Challenges to social sustainability

Finally, when it comes to social challenges, it is important to emphasize the need for better coexistence of mining activities with regional economies, while respecting the social and cultural practices of the communities around the salt flats or related with them.

Addressing sustainability challenges

The survey inquired into the type of initiatives or policies fit to address sustainability challenges, and most responses pointed to those aimed at establishing participatory and multi-stakeholder consultation mechanisms that engage the groups involved in problem-solving and planning. Likewise, reference was also made to the importance of increasing state investment to build capacities in national and subnational governments in areas such as monitoring, oversight, information production and transparency.


The selected proposals are aligned with the challenges identified by the panel regarding the governance of lithium mining.
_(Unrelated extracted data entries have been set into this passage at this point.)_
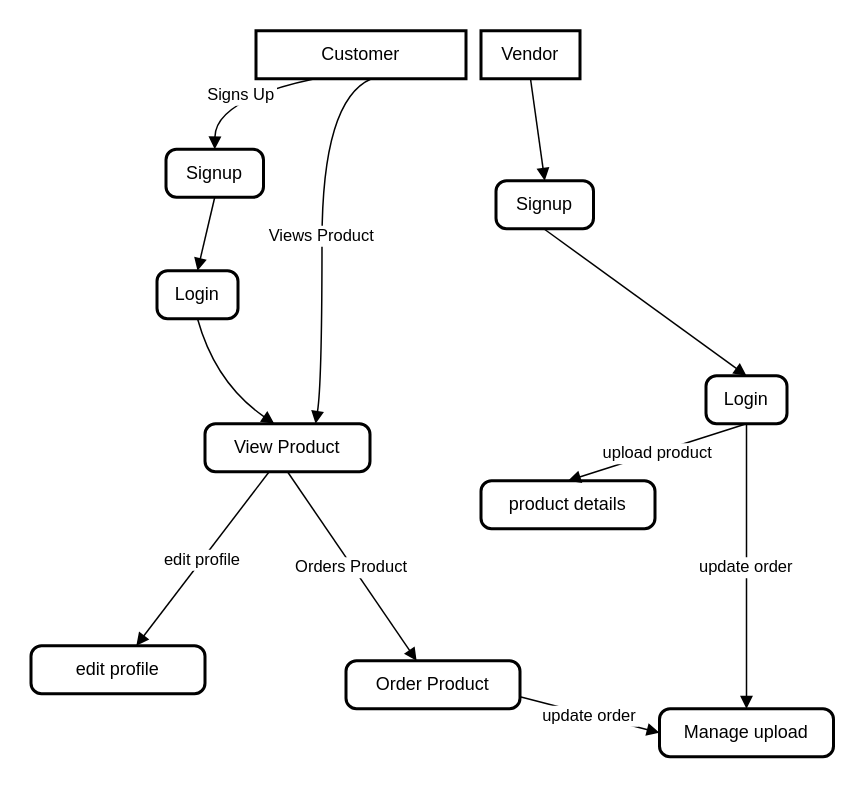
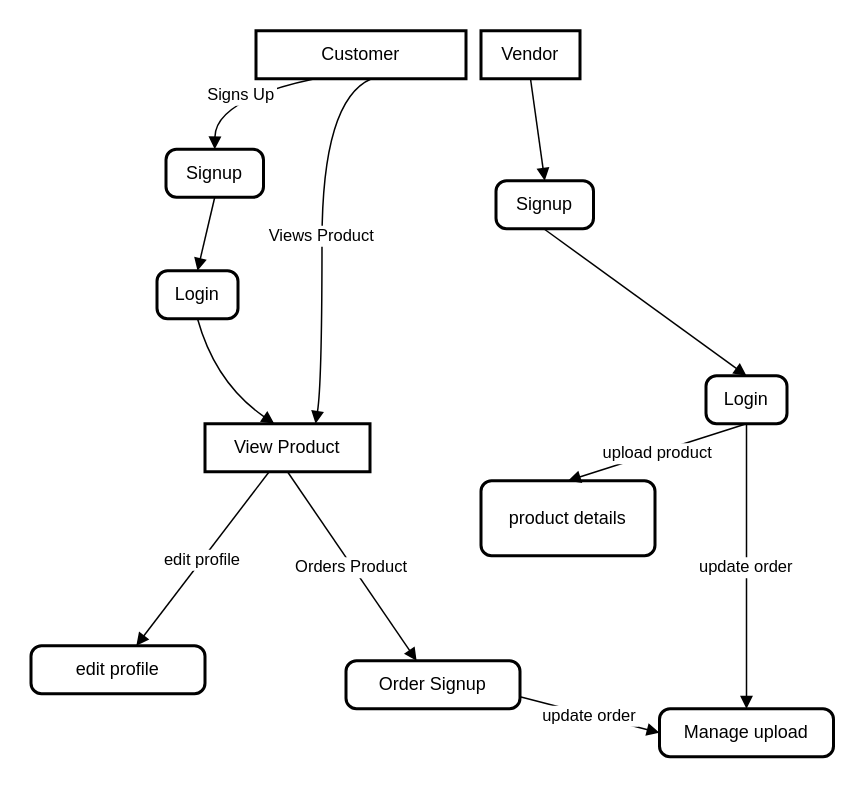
  <mxCell id="0" />
  <mxCell id="1" parent="0" />
  <mxCell id="2" value="Customer" style="whiteSpace=wrap;strokeWidth=2;" parent="1" vertex="1"><mxGeometry x="170" y="20" width="140" height="32" as="geometry" /></mxCell>
  <mxCell id="3" value="Signup" style="rounded=1;absoluteArcSize=1;arcSize=14;whiteSpace=wrap;strokeWidth=2;" parent="1" vertex="1"><mxGeometry y="99" width="65" height="32" as="geometry" x="110" /></mxCell>
  <mxCell id="4" value="Login" style="rounded=1;absoluteArcSize=1;arcSize=14;whiteSpace=wrap;strokeWidth=2;" parent="1" vertex="1"><mxGeometry x="104" y="180" width="54" height="32" as="geometry" /></mxCell>
- <mxCell id="5" value="View Product" style="rounded=1;absoluteArcSize=1;arcSize=14;whiteSpace=wrap;strokeWidth=2;" parent="1" vertex="1"><mxGeometry x="136" y="282" width="110" height="32" as="geometry" /></mxCell>
- <mxCell id="6" value="Order Product" style="rounded=1;absoluteArcSize=1;arcSize=14;whiteSpace=wrap;strokeWidth=2;" parent="1" vertex="1"><mxGeometry x="230" y="440" width="116" height="32" as="geometry" /></mxCell>
+ <mxCell id="5" value="View Product" style="absoluteArcSize=1;arcSize=14;whiteSpace=wrap;strokeWidth=2;rounded=0;" parent="1" vertex="1"><mxGeometry x="136" y="282" width="110" height="32" as="geometry" /></mxCell>
+ <mxCell id="6" value="Order Signup" style="rounded=1;absoluteArcSize=1;arcSize=14;whiteSpace=wrap;strokeWidth=2;" parent="1" vertex="1"><mxGeometry x="230" y="440" width="116" height="32" as="geometry" /></mxCell>
  <mxCell id="7" value="Vendor" style="whiteSpace=wrap;strokeWidth=2;" parent="1" vertex="1"><mxGeometry x="320" y="20" width="66" height="32" as="geometry" /></mxCell>
  <mxCell id="8" value="Signup" style="rounded=1;absoluteArcSize=1;arcSize=14;whiteSpace=wrap;strokeWidth=2;" parent="1" vertex="1"><mxGeometry x="330" y="120" width="65" height="32" as="geometry" /></mxCell>
  <mxCell id="9" value="Login" style="rounded=1;absoluteArcSize=1;arcSize=14;whiteSpace=wrap;strokeWidth=2;" parent="1" vertex="1"><mxGeometry x="470" y="250" width="54" height="32" as="geometry" /></mxCell>
  <mxCell id="10" value="Signs Up" style="curved=1;startArrow=none;endArrow=block;exitX=0.28;exitY=1;entryX=0.5;entryY=0;" parent="1" source="2" target="3" edge="1"><mxGeometry relative="1" as="geometry"><Array as="points"><mxPoint x="143" y="66" /></Array></mxGeometry></mxCell>
  <mxCell id="11" value="" style="curved=1;startArrow=none;endArrow=block;exitX=0.5;exitY=1;entryX=0.5;entryY=0;" parent="1" source="3" target="4" edge="1"><mxGeometry relative="1" as="geometry"><Array as="points" /></mxGeometry></mxCell>
  <mxCell id="12" value="" style="curved=1;startArrow=none;endArrow=block;exitX=0.5;exitY=1;entryX=0.42;entryY=0;" parent="1" source="4" target="5" edge="1"><mxGeometry relative="1" as="geometry"><Array as="points"><mxPoint x="143" y="255" /></Array></mxGeometry></mxCell>
  <mxCell id="13" value="Views Product" style="curved=1;startArrow=none;endArrow=block;exitX=0.55;exitY=1;entryX=0.67;entryY=0;" parent="1" source="2" target="5" edge="1"><mxGeometry relative="1" as="geometry"><Array as="points"><mxPoint x="214" y="66" /><mxPoint x="214" y="255" /></Array></mxGeometry></mxCell>
  <mxCell id="14" value="" style="curved=1;startArrow=none;endArrow=block;exitX=0.49;exitY=1;entryX=0.5;entryY=0;" parent="1" source="8" target="9" edge="1"><mxGeometry relative="1" as="geometry"><Array as="points" /></mxGeometry></mxCell>
  <mxCell id="15" value="Orders Product" style="curved=1;startArrow=none;endArrow=block;exitX=0.5;exitY=1;exitDx=0;exitDy=0;" edge="1" parent="1" source="5" target="6"><mxGeometry relative="1" as="geometry"><Array as="points" /><mxPoint x="243" y="281" as="sourcePoint" /><mxPoint x="253" y="461" as="targetPoint" /></mxGeometry></mxCell>
  <mxCell id="16" value="edit profile" style="rounded=1;absoluteArcSize=1;arcSize=14;whiteSpace=wrap;strokeWidth=2;" vertex="1" parent="1"><mxGeometry x="20" y="430" width="116" height="32" as="geometry" /></mxCell>
  <mxCell id="17" value="edit profile" style="curved=1;startArrow=none;endArrow=block;" edge="1" parent="1" source="5" target="16"><mxGeometry relative="1" as="geometry"><Array as="points" /><mxPoint x="120" y="340" as="sourcePoint" /><mxPoint x="120" y="520" as="targetPoint" /></mxGeometry></mxCell>
- <mxCell id="18" value="product details" style="rounded=1;absoluteArcSize=1;arcSize=14;whiteSpace=wrap;strokeWidth=2;" vertex="1" parent="1"><mxGeometry x="320" y="320" width="116" height="32" as="geometry" /></mxCell>
+ <mxCell id="18" value="product details" style="rounded=1;absoluteArcSize=1;arcSize=14;whiteSpace=wrap;strokeWidth=2;" vertex="1" parent="1"><mxGeometry x="320" y="320" width="116" height="50" as="geometry" /></mxCell>
  <mxCell id="19" value="" style="curved=1;startArrow=none;endArrow=block;exitX=0.5;exitY=1;entryX=0.5;entryY=0;entryDx=0;entryDy=0;exitDx=0;exitDy=0;" edge="1" parent="1" source="7" target="8"><mxGeometry relative="1" as="geometry"><Array as="points" /><mxPoint x="346" y="60" as="sourcePoint" /><mxPoint x="424" y="229" as="targetPoint" /></mxGeometry></mxCell>
  <mxCell id="20" value="upload product" style="curved=1;startArrow=none;endArrow=block;exitX=0.5;exitY=1;exitDx=0;exitDy=0;entryX=0.5;entryY=0;entryDx=0;entryDy=0;" edge="1" parent="1" source="9" target="18"><mxGeometry relative="1" as="geometry"><Array as="points" /><mxPoint x="430" y="170" as="sourcePoint" /><mxPoint x="542" y="338" as="targetPoint" /></mxGeometry></mxCell>
  <mxCell id="21" value="Manage upload" style="rounded=1;absoluteArcSize=1;arcSize=14;whiteSpace=wrap;strokeWidth=2;" vertex="1" parent="1"><mxGeometry x="439" y="472" width="116" height="32" as="geometry" /></mxCell>
  <mxCell id="22" value="update order" style="curved=1;startArrow=none;endArrow=block;exitX=0.5;exitY=1;exitDx=0;exitDy=0;" edge="1" parent="1" source="9" target="21"><mxGeometry relative="1" as="geometry"><Array as="points" /><mxPoint x="507" y="292" as="sourcePoint" /><mxPoint x="388" y="330" as="targetPoint" /></mxGeometry></mxCell>
  <mxCell id="23" value="update order" style="curved=1;startArrow=none;endArrow=block;exitX=1;exitY=0.75;exitDx=0;exitDy=0;entryX=0;entryY=0.5;entryDx=0;entryDy=0;" edge="1" parent="1" source="6" target="21"><mxGeometry relative="1" as="geometry"><Array as="points" /><mxPoint x="299.5" y="493" as="sourcePoint" /><mxPoint x="406.5" y="601" as="targetPoint" /></mxGeometry></mxCell>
In this area, responses focused on the need to strengthen the capacities of state control institutions and promote greater transparency and access to information. Regarding the issue of which actors should lead the design and implementation process of the prioritized policies, results showed high consistency across all intervention areas. In the first place, respondents underscore the role of governments, both national and subnational, and secondly, the role of civil society, mainly local communities and those in the national science and technology sectors, followed by mining companies operating within the territories.

Towards a fair value chain

Finally, the survey inquired about the issue of justice. The panel was asked about the conditions necessary for ensuring equitable conditions across the lithium battery value chain in countries with lithium mining in their salt flats. In the opinion of experts, the idea of justice is closely tied to issues of economic sustainability, above environmental and social sustainability. The main condition cited by the panel was for local communities to obtain economic benefits from lithium mining. Secondly, for lithium-importing countries to promote compliance with social and environmental standards and the transfer of capacities to lithium-producing countries.


When asked about the main obstacles for the battery value chain to be fair for the countries where lithium is extracted, the results are similar to those reported in the area of sustainability. In the experts’ view, the main obstacle lies with the institutional weaknesses and poor state capacities in producing countries. Secondly, the panel highlighted the asymmetric resources available to importing and producing countries.

These findings offer a broad and consensual view on the need to prioritize the sustainability challenges associated with lithium brine extraction, even if it means slowing down or suspending mining activity. They seek to make a significant contribution to the debate and formulation of policies and strategies related to lithium-ion batteries, in pursuit of a fair and sustainable energy transition.